RIT is known not only for academics but for its cooperative education programs (co-op for short). Having started co-ops as early as 1912, RIT has grown a reputation for helping students gain real-world experience during their academic careers here. Currently, about 80% of the majors on campus require a co-op. Each major has its own specifications, but many of these majors are 5-year programs - 4 years of classes total, and 1 year of co-op total (give or take some semesters).
I'm currently co-oping across the country from RIT, out in San Francisco. I'm working at a digital design agency called Odopod. I first heard of Odopod about a week before Creative Industry Day - RIT's big career fair specifically for more design-oriented majors. Though my major, New Media Design, is one of the few that does not require a co-op, it's still highly encouraged. In addition to our professors helping students prep for the career fair with classes and workshops, the New Media Club held skype-in practice interviews with alumni from across the country.
I remember standing in line to speak with a representative from Odopod at the career fair. I was nervous and tired. I had been standing in lines all day, talking to a lot of people and showing them work while trying to remain enthusiastic. Odopod was the last company I planned on talking to, and I almost thought about bailing because the line was so long... but then one of my professors showed up. He gave me some tips on what to talk about, and how to pitch my work - we were even editing my portfolio together right there in line!
Now, several months later, I'm out in California. Surprisingly, there is a much larger network of RIT alum here than I would have originally anticipated. A few of my close friends from freshman year here working, and nearly half the agency I work for is employed by RIT alum - many from my major. Additionally, I have consistently found and met up with more RIT alum each weekend - whether it's going to beaches, festivals, or design events.

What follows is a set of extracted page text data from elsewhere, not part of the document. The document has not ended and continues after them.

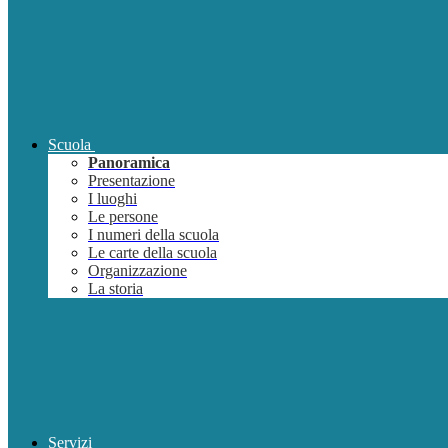
Scuola
Panoramica
Presentazione
I luoghi
Le persone
I numeri della scuola
Le carte della scuola
Organizzazione
La storia
Servizi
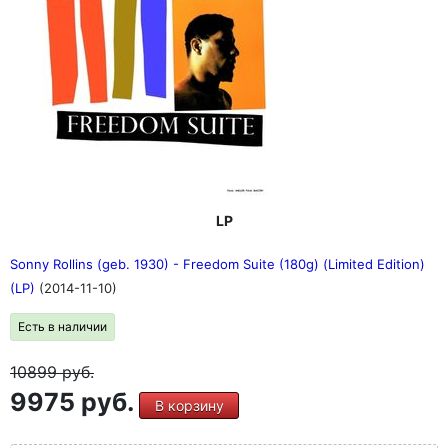
LP
Sonny Rollins (geb. 1930) - Freedom Suite (180g) (Limited Edition)
(LP)
(2014-11-10)
Есть в наличии
10899
руб.
9975 руб.
В корзину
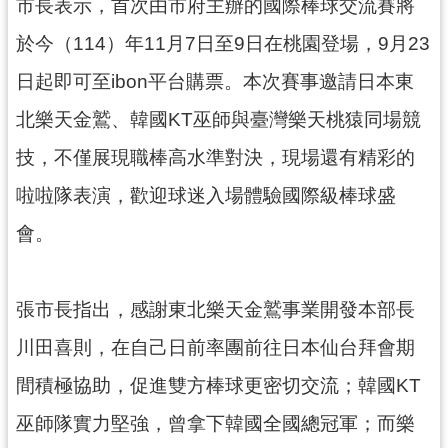
資
市長表示，首次由市府主辦的國際棒球交流賽將
訊
於今（114）年11月7日至9日在桃園登場，9月23
公
開
日起即可至ibon平台購票。本次賽事邀請日本東
北樂天金鷲、韓國KT巫師與臺灣樂天桃猿同場競
回
首
技，不僅展現職棒高水準對決，現場還有精彩的
頁
啦啦隊表演，歡迎球迷入場體驗國際級棒球盛
網
會。
站
導
覽
張市長指出，感謝東北樂天金鷲事業開發本部長
市
川田喜則，在自己日前率團前往日本仙台拜會期
政
信
間積極協助，促進雙方棒球更密切交流；韓國KT
箱
巫師隊實力堅強，曾拿下韓國全國總冠軍；而樂
常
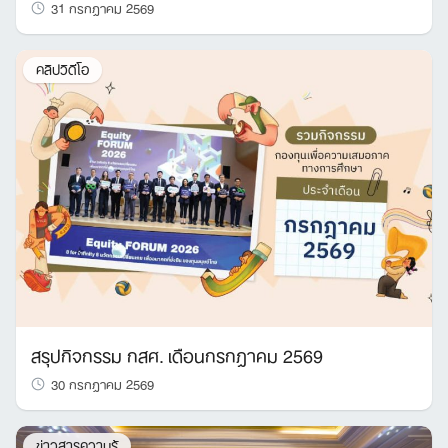
31 กรกฎาคม 2569
คลิปวิดีโอ
สรุปกิจกรรม กสศ. เดือนกรกฎาคม 2569
30 กรกฎาคม 2569
ข่าวสารความรู้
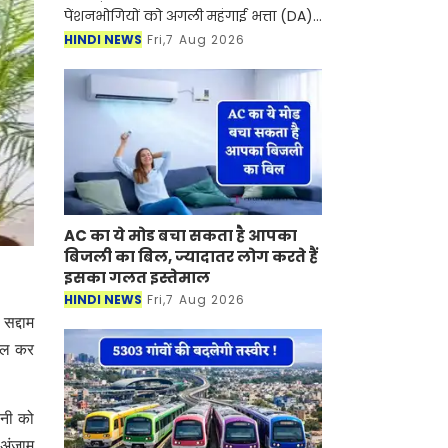
पेंशनभोगियों को अगली महंगाई भत्ता (DA)
में बढ़ोतरी के लिए लगभग दो महीने और
HINDI NEWS
Fri,7 Aug 2026
इंतजार करना पड़ सकता है। आमतौर पर
सरकार जुलाई में सं
AC का ये मोड बचा सकता है आपका
बिजली का बिल, ज्यादातर लोग करते हैं
इसका गलत इस्तेमाल
HINDI NEWS
Fri,7 Aug 2026
सद्दाम
ायल कर
ोनी को
 अंजाम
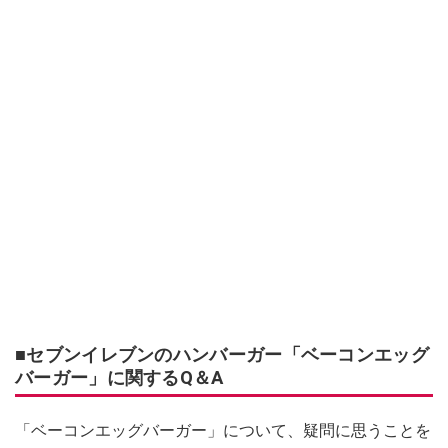
■セブンイレブンのハンバーガー「ベーコンエッグ
バーガー」に関するQ＆A
「ベーコンエッグバーガー」について、疑問に思うことを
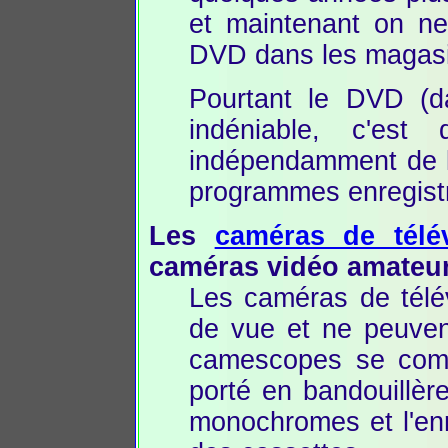
et maintenant on ne
DVD dans les magas
Pourtant le DVD (d
indéniable, c'est
indépendamment de l'
programmes enregistr
Les
caméras de télé
caméras vidéo amateu
Les caméras de télévi
de vue et ne peuvent
camescopes se comp
porté en bandouillèr
monochromes et l'enr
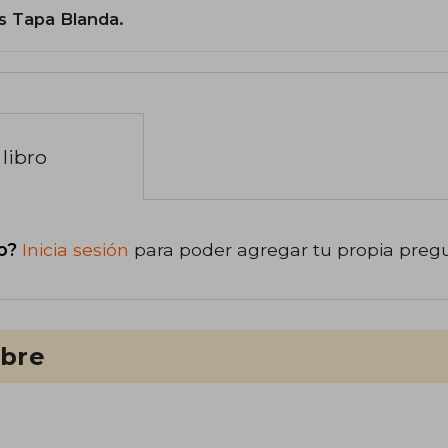
s Tapa Blanda.
libro
o?
Inicia sesión
para poder agregar tu propia preg
ibre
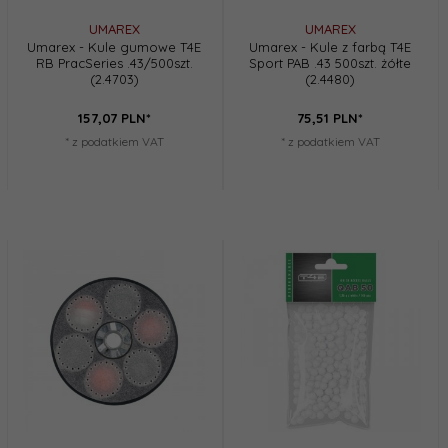
UMAREX
UMAREX
Umarex - Kule gumowe T4E
Umarex - Kule z farbą T4E
RB PracSeries .43/500szt.
Sport PAB .43 500szt. żółte
(2.4703)
(2.4480)
157,
07
PLN*
75,
51
PLN*
* z podatkiem VAT
* z podatkiem VAT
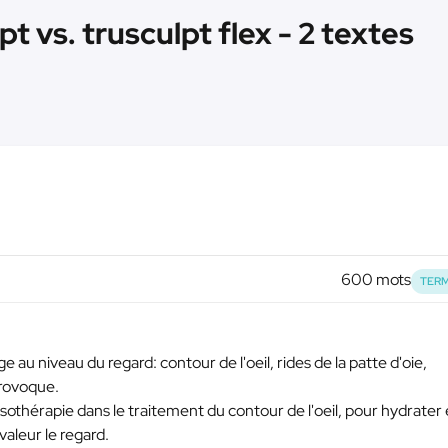
 vs. trusculpt flex - 2 textes
600 mots
TERM
e au niveau du regard: contour de l'oeil, rides de la patte d'oie,
provoque.
sothérapie dans le traitement du contour de l'oeil, pour hydrater 
aleur le regard.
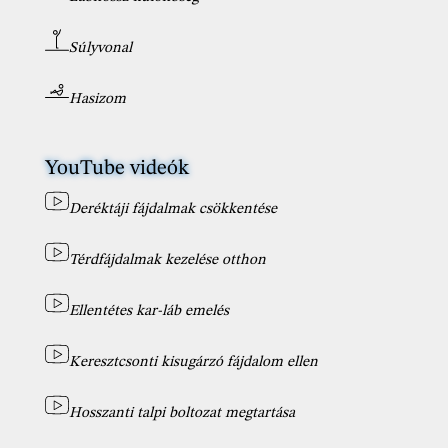
Súlyvonal
Hasizom
YouTube videók
Deréktáji fájdalmak csökkentése
Térdfájdalmak kezelése otthon
Ellentétes kar-láb emelés
Keresztcsonti kisugárzó fájdalom ellen
Hosszanti talpi boltozat megtartása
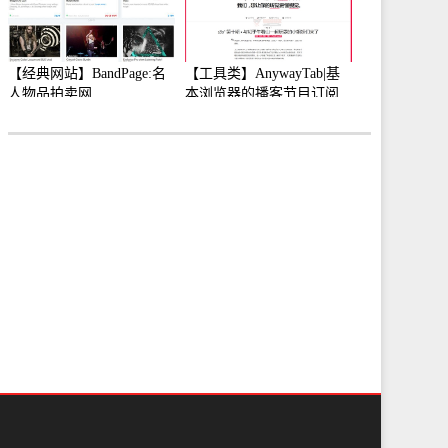
【经典网站】BandPage:名
【工具类】AnywayTab|基
人物品拍卖网
本浏览器的播客节目订阅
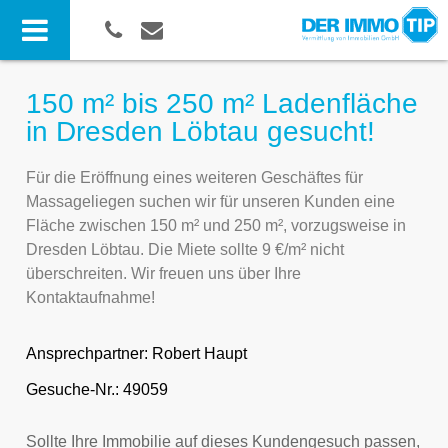
150 m² bis 250 m² Ladenfläche
in Dresden Löbtau gesucht!
Für die Eröffnung eines weiteren Geschäftes für
Massageliegen suchen wir für unseren Kunden eine
Fläche zwischen 150 m² und 250 m², vorzugsweise in
Dresden Löbtau. Die Miete sollte 9 €/m² nicht
überschreiten. Wir freuen uns über Ihre
Kontaktaufnahme!
Ansprechpartner:
Robert Haupt
Gesuche-Nr.: 49059
Sollte Ihre Immobilie auf dieses Kundengesuch passen,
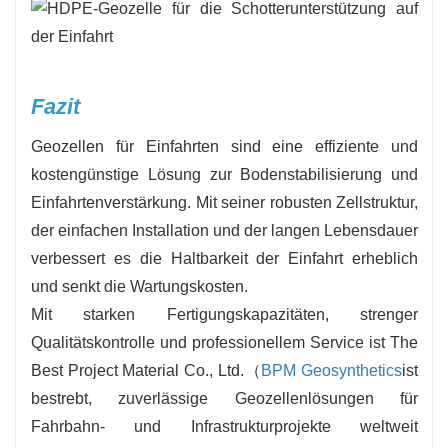
Fazit
Geozellen für Einfahrten sind eine effiziente und
kostengünstige Lösung zur Bodenstabilisierung und
Einfahrtenverstärkung. Mit seiner robusten Zellstruktur,
der einfachen Installation und der langen Lebensdauer
verbessert es die Haltbarkeit der Einfahrt erheblich
und senkt die Wartungskosten.
Mit starken Fertigungskapazitäten, strenger
Qualitätskontrolle und professionellem Service ist The
Best Project Material Co., Ltd.（
BPM Geosynthetics
ist
bestrebt, zuverlässige Geozellenlösungen für
Fahrbahn- und Infrastrukturprojekte weltweit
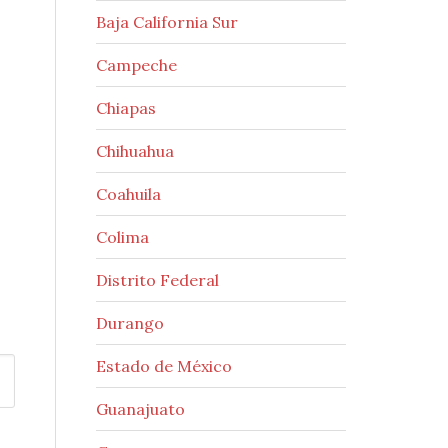
Baja California Sur
Campeche
Chiapas
Chihuahua
Coahuila
Colima
Distrito Federal
Durango
Estado de México
Guanajuato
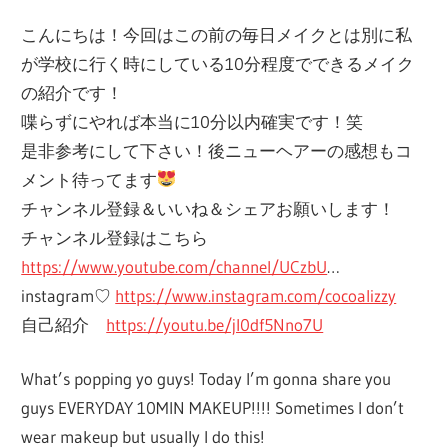
こんにちは！今回はこの前の毎日メイクとは別に私
が学校に行く時にしている10分程度でできるメイク
の紹介です！
喋らずにやれば本当に10分以内確実です！笑
是非参考にして下さい！後ニューヘアーの感想もコ
メント待ってます
チャンネル登録＆いいね＆シェアお願いします！
チャンネル登録はこちら
https://www.youtube.com/channel/UCzbU
…
instagram♡
https://www.instagram.com/cocoalizzy
自己紹介
https://youtu.be/jI0df5Nno7U
What’s popping yo guys! Today I’m gonna share you
guys EVERYDAY 10MIN MAKEUP!!!! Sometimes I don’t
wear makeup but usually I do this!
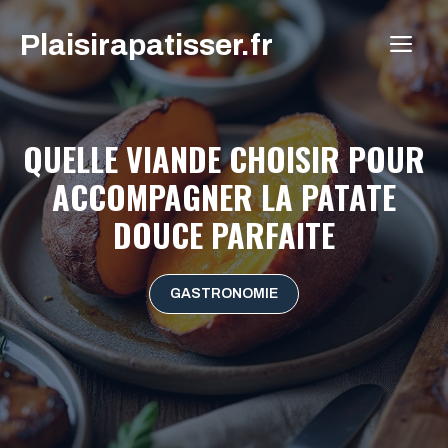
Aller
Plaisirapatisser.fr
au
ME
contenu
QUELLE VIANDE CHOISIR POUR
ACCOMPAGNER LA PATATE
DOUCE PARFAITE
GASTRONOMIE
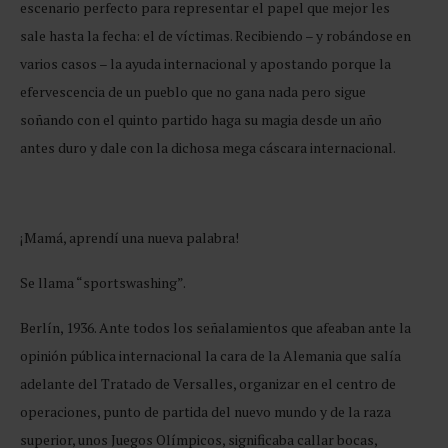
escenario perfecto para representar el papel que mejor les
sale hasta la fecha: el de víctimas. Recibiendo – y robándose en
varios casos – la ayuda internacional y apostando porque la
efervescencia de un pueblo que no gana nada pero sigue
soñando con el quinto partido haga su magia desde un año
antes duro y dale con la dichosa mega cáscara internacional.
¡Mamá, aprendí una nueva palabra!
Se llama “sportswashing”.
Berlín, 1936. Ante todos los señalamientos que afeaban ante la
opinión pública internacional la cara de la Alemania que salía
adelante del Tratado de Versalles, organizar en el centro de
operaciones, punto de partida del nuevo mundo y de la raza
superior, unos Juegos Olímpicos, significaba callar bocas,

This summer has been such a great experience so far, and there's still more to go. My advice to underclassmen - take advantage of opportunities at RIT. Talk to professors, network, and try to go to events that will help you towards your career path. Start going to career fairs early, even if you do not get hired, you will have more experience interviewing and feel more confident the next time around. Try working someplace new! This is my first time on the west coast and living in a city on my own. Why not try it now? Co-oping will help you learn so much about yourself and your preferences - do you like city living? Is this the field you can see yourself in? What can you do now to help get you the job you want in the future? Are you ok with public transportation? Keep in mind, co-ops are It's only temporary. Regardless of how it goes, it will be over in a couple months and you'll know what to look for in your next co-op or job. Also, if you do end up co-oping or interning somewhere, talk to people and continue to network! You may even find some RIT alum. Good luck out there!